Tales From Space: Mutant Blobs Attack Review
With the next generation of consoles now fully upon us and the focus of all triple A titles firmly on the new systems, there comes a point where gamers begin to question if there is anything worth getting excited about for the current-gen systems that have been a part of their living rooms for the past 8 years. The answer to that question comes in the form of games found on Xbox Arcade and PSN, where processing power and graphics take a backseat to unique game design and addicting gameplay. It’s a combination that perfectly describes Tales From Space: Mutant Blobs Attack.
Originally released on the PlayStation Vita two years ago, Tales From Space: Mutant Blobs Attack is a unique platformer that is easy to learn but will quickly have you testing those newly learned skills in some cleverly designed levels. The spiky yellow blob you control can slither through the smallest cracks in one instant, and jump over huge distances and up walls as in Ninja Gaiden the next, giving you a wide array of maneuvers to traverse the levels in the fastest time possible.
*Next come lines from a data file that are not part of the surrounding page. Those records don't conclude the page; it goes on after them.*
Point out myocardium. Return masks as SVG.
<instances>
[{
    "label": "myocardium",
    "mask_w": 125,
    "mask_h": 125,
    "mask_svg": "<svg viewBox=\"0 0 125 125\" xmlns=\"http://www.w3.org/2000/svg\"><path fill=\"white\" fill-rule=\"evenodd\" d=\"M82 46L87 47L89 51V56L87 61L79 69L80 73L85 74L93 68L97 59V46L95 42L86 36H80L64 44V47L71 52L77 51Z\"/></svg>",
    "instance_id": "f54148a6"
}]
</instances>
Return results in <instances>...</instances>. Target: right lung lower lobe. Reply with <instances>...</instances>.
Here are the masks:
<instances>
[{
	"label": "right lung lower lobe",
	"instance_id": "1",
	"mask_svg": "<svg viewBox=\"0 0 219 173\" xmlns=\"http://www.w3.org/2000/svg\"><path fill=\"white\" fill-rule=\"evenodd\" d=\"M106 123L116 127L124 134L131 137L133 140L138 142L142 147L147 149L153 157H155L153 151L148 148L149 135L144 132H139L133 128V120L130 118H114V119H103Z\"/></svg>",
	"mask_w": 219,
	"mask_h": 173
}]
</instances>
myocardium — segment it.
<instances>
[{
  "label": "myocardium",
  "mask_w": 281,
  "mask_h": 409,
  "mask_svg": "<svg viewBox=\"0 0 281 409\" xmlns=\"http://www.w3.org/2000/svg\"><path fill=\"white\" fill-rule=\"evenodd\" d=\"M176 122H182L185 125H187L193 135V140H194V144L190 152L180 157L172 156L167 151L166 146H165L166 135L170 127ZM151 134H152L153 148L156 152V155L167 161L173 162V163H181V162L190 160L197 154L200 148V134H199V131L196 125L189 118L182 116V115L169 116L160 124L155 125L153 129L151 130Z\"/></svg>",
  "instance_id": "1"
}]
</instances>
Controlling the blob is simple and the game does a good job of making the objectives and gameplay very intuitive. After the first level and you start to think you have a good idea of how the game works, but then the objectives and difficulty ramp up incrementally with each level to keep things interesting and provide a challenge. Things like lasers, crushing walls and spikes will keep you on your toes as you’re trying to fly through the level and simultaneously eat all the items to increase your blob’s size and total score. As the hazards in the level multiply, you’ll obtain new powers for your blob such as flying and telekinesis to even the playing field and access new areas.
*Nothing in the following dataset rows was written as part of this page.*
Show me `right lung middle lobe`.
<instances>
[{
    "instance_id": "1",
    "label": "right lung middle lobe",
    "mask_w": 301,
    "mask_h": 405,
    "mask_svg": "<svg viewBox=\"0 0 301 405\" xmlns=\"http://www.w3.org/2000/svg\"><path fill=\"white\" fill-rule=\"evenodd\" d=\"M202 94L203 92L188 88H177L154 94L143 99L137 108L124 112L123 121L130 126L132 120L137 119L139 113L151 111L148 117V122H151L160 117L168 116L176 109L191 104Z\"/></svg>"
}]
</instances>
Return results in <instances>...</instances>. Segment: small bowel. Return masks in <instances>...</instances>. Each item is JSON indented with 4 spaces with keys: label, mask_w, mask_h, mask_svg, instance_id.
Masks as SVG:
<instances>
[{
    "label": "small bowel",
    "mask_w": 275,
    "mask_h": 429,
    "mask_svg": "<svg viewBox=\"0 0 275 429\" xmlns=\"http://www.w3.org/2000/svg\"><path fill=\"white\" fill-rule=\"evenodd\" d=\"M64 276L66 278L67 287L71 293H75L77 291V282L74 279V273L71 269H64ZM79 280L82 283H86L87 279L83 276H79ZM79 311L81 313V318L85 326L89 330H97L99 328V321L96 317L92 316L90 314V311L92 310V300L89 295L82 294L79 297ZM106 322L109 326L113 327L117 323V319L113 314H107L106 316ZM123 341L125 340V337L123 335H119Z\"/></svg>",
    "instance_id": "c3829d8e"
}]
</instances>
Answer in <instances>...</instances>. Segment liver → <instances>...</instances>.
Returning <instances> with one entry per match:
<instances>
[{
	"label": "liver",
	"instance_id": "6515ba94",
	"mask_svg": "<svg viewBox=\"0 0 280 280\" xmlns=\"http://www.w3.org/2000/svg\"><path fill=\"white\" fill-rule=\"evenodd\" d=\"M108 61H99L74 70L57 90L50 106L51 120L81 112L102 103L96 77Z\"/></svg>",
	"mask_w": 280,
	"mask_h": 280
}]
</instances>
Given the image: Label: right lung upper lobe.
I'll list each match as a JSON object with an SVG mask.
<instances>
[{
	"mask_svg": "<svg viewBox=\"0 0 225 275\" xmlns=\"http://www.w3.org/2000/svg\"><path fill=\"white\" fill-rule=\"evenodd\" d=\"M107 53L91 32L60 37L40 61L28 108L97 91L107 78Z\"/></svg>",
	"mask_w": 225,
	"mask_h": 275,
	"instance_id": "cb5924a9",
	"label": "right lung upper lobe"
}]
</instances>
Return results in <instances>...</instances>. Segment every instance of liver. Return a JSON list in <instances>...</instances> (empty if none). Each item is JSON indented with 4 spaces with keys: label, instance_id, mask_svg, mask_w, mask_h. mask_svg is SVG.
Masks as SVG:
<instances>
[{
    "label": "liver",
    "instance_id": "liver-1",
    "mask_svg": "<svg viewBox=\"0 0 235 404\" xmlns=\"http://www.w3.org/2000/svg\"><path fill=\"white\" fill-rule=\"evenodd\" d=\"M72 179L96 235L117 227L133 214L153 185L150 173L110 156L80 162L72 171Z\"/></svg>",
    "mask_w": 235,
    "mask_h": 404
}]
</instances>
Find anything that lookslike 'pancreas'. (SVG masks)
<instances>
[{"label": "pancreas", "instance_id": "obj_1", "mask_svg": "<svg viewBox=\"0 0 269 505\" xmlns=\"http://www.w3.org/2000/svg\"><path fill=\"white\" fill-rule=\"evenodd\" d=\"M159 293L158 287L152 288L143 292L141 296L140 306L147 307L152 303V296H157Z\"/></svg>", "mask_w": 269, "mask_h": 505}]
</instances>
The replay value you’ll get out of this game depends on your desire to achieve a high score and advance up the leaderboard. I wasn’t worried about this during my gameplay at first, until I hit a high score on the Marble Madness-like bonus level that got me 20th on overall high score for that level. From there, I was going back to play over and over again to find every item and hidden passage to obtain a high score, achieve a gold medal and crack at least the top 50 for each level. It was this addicting gameplay design that made me really enjoy my time with Mutant Blobs Attack and had me coming back to play again and again.
In the end, that’s what every great game does – regardless of polygon count or whether the game was designed by 1000 developers or 1.